#### [ASSIGNMENT 1]
In the forum thread on UTF-8 output, what tag placed at the top of the CFM pages makes the special characters display correctly?

[STUDY TEXT — start]

I checked the page properties (right click→page info) , and it says the page is in UTF-8. I've pasted this bit of code into the page, and it outputs utf-8: <cfset theEncoding = getEncoding("URL")><cfoutput>#theEncoding#</cfoutput>

What more could possibly need to be done for this to be output by the browser as true UTF-8?

Report · Aug 27, 2010

uh, the database & its driver?

btw unless your CFC are really outputting something teh cfcontent, etc isn't needed.

Report · Aug 30, 2010

These are pages that aren't running through a database, though.

Here is another nifty little bit that I found out that might clear some things up a bit and get to the source of the problem.

If I put <cfprocessingdirective pageEncoding="utf-8"> at the top of my CFM pages, everything works out. The special characters show up fine. This feels like a pretty big kludge, though. I don't want to have to put this at the top of every single one of my pages. I'm told the server should be able to handle it all without relying on a page-by-page encoding declaration.

So, why would application.cfc not be rendering the page corretly where cfprocessingdirective does?

Report · Aug 30, 2010

actually using cfprocessingdirective is considered a good practice. if you're

not using this tag & you're getting mojibake, then for sure your text isn't

properly/fully encoded as UTF-8. either as plain text or from your db.

[STUDY TEXT — finish]
[EXERCISE INPUT — start]

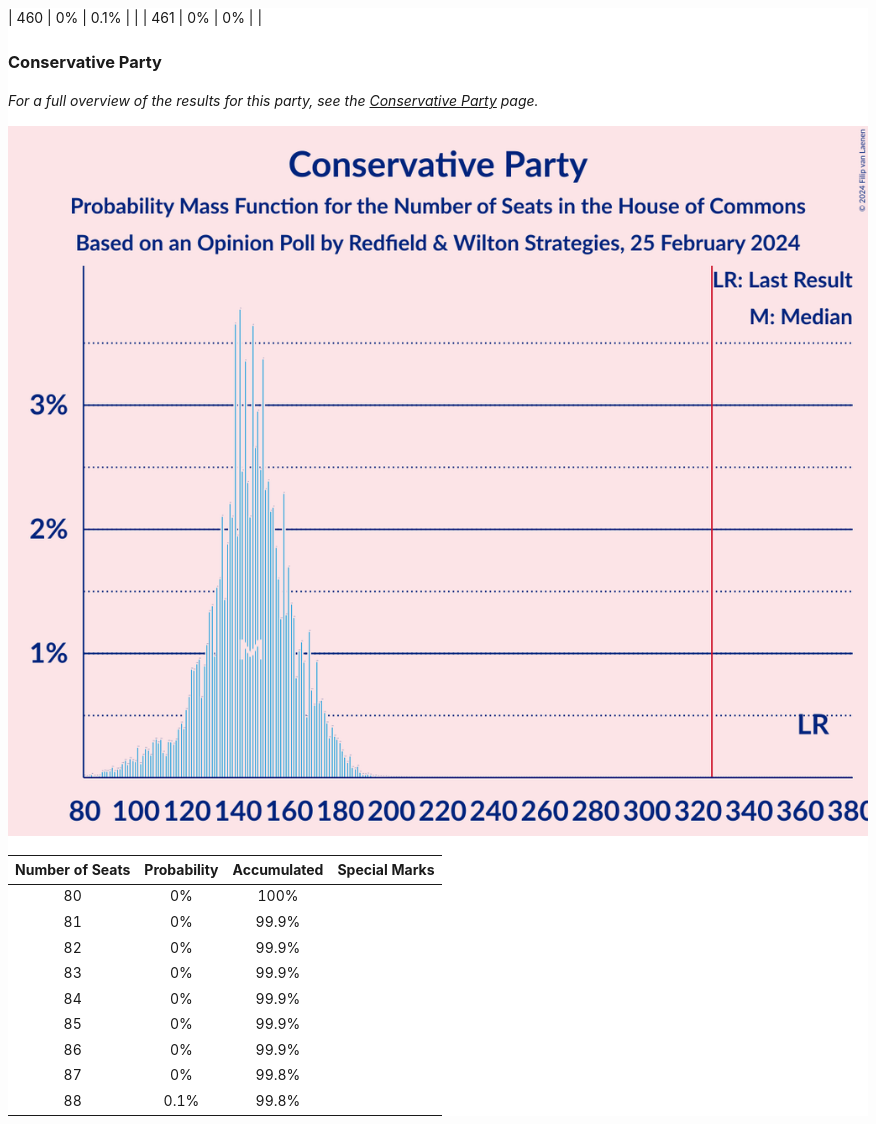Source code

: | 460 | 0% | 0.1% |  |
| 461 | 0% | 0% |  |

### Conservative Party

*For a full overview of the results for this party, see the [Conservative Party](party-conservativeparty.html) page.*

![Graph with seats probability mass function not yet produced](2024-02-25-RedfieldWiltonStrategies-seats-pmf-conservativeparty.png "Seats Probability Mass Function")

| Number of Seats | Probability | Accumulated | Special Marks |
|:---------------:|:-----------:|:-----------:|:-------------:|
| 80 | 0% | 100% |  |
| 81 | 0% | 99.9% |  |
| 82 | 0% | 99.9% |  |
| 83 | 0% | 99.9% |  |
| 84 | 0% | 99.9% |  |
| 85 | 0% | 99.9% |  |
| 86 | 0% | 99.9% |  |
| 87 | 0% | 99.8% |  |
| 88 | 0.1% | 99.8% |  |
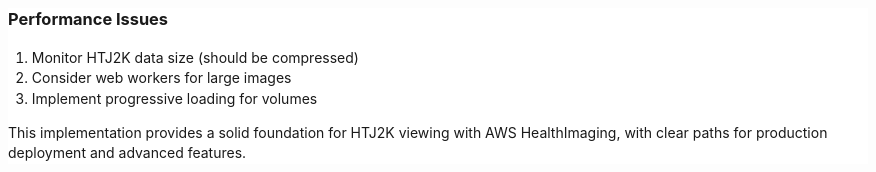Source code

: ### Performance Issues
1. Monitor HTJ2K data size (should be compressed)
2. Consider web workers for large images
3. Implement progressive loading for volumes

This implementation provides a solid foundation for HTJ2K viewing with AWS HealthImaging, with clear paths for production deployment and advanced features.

[EXERCISE INPUT — finish]
[EXERCISE INPUT — start]

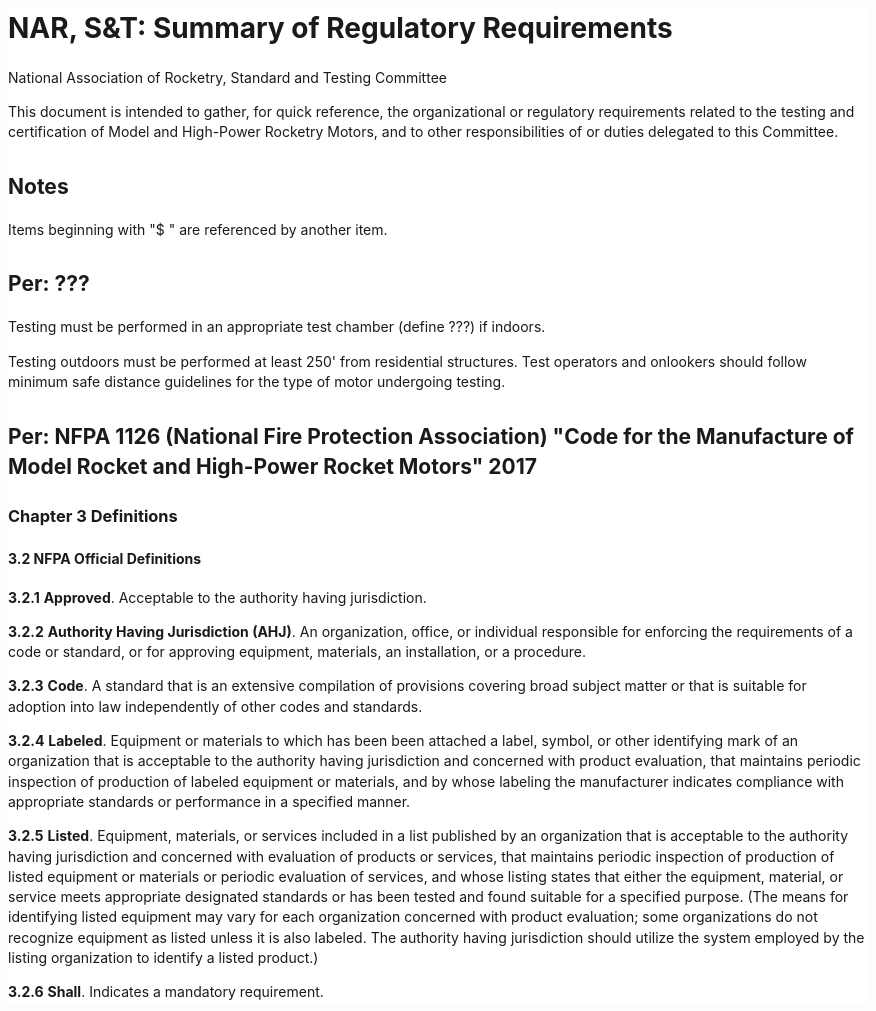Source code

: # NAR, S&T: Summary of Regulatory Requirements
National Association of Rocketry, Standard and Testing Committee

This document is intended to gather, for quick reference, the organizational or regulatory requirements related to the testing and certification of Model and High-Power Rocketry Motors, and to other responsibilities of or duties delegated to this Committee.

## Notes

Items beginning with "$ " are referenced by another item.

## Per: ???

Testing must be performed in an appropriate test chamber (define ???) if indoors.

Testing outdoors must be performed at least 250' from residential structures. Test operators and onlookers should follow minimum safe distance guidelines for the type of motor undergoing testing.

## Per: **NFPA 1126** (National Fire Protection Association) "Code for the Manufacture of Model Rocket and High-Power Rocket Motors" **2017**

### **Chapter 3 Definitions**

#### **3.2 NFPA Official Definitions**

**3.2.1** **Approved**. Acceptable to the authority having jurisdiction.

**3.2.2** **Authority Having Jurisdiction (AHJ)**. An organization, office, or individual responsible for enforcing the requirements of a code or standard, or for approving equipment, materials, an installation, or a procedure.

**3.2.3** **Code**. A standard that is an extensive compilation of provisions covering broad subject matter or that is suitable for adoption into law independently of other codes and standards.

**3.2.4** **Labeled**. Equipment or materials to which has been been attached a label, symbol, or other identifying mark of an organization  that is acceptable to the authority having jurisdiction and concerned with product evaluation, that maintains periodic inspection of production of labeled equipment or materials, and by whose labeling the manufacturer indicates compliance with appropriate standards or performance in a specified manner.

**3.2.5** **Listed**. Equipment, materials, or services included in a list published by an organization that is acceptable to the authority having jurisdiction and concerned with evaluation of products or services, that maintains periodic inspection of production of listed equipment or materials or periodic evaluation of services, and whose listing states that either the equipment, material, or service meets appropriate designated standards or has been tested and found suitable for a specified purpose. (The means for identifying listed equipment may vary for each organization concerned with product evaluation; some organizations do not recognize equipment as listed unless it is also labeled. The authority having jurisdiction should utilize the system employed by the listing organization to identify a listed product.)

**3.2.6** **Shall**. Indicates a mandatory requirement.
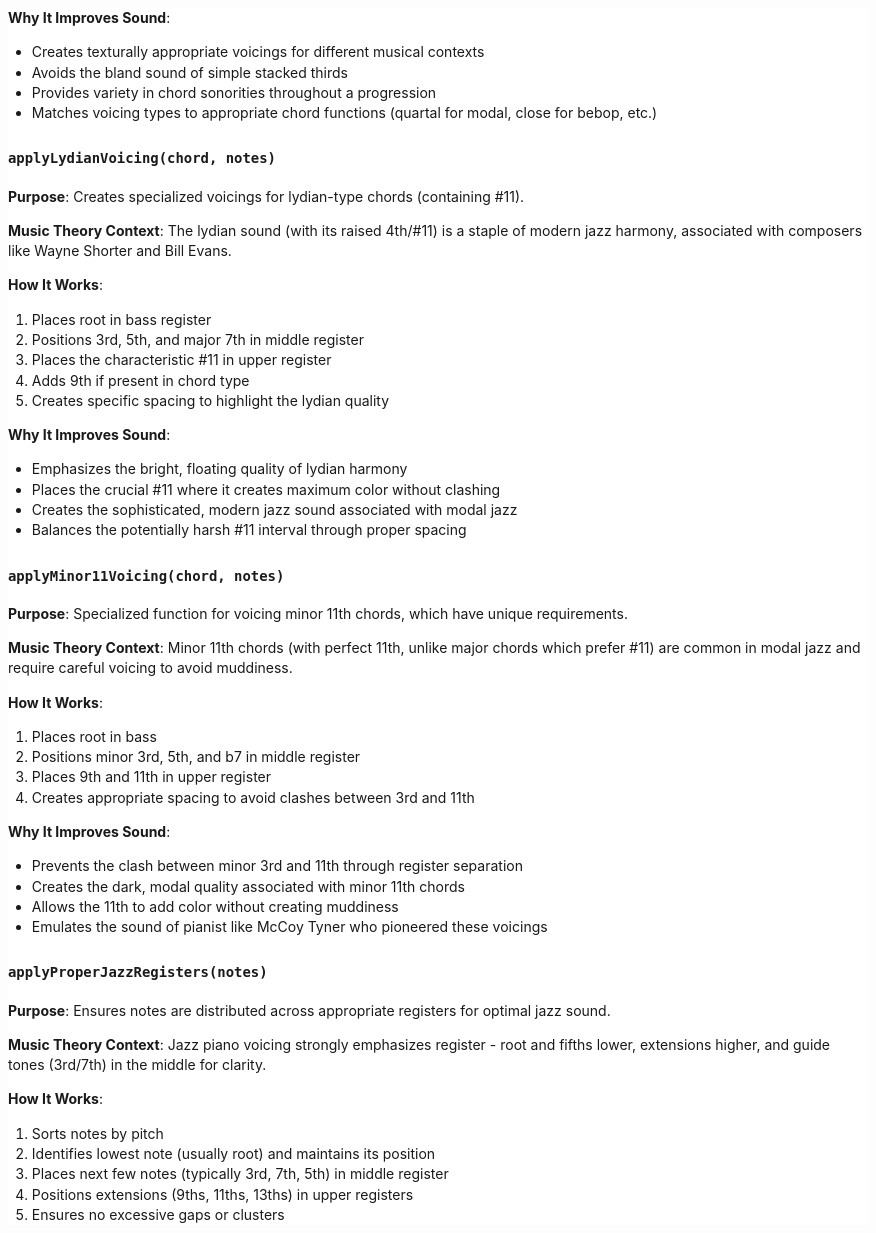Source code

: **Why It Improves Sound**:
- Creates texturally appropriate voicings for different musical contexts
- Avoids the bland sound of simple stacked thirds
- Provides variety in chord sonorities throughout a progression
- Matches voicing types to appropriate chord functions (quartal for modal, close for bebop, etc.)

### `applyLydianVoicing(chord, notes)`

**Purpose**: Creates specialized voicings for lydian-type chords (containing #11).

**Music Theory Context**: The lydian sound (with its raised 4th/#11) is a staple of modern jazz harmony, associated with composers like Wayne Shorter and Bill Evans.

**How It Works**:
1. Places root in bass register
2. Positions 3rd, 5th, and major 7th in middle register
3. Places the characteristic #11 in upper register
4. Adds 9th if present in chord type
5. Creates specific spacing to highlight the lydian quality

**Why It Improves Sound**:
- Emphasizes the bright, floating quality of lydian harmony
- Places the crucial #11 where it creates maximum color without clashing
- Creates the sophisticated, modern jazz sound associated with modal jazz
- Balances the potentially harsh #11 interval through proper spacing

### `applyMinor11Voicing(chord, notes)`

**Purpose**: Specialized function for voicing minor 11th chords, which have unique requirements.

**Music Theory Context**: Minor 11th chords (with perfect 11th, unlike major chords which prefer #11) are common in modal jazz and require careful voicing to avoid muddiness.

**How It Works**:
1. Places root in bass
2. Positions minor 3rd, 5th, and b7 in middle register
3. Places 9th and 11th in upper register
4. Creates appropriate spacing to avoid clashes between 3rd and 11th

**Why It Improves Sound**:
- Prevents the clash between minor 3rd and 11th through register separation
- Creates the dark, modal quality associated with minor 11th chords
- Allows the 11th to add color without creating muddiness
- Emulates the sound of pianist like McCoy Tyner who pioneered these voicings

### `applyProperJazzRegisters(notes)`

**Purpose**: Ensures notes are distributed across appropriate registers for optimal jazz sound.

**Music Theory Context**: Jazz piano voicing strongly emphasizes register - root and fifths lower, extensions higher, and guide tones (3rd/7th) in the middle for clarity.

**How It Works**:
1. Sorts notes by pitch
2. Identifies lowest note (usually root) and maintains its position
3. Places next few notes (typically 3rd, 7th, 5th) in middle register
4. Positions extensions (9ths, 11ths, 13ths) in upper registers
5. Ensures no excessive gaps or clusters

[EXERCISE INPUT — finish]

#### [ASSIGNMENT 2]
Show each line of the records that contains the word "extensions".

#### [RESPONSE BOX 1]
<cfprocessingdirective pageEncoding="utf-8">

#### [RESPONSE BOX 2]
**Music Theory Context**: Jazz piano voicing strongly emphasizes register - root and fifths lower, extensions higher, and guide tones (3rd/7th) in the middle for clarity.
4. Positions extensions (9ths, 11ths, 13ths) in upper registers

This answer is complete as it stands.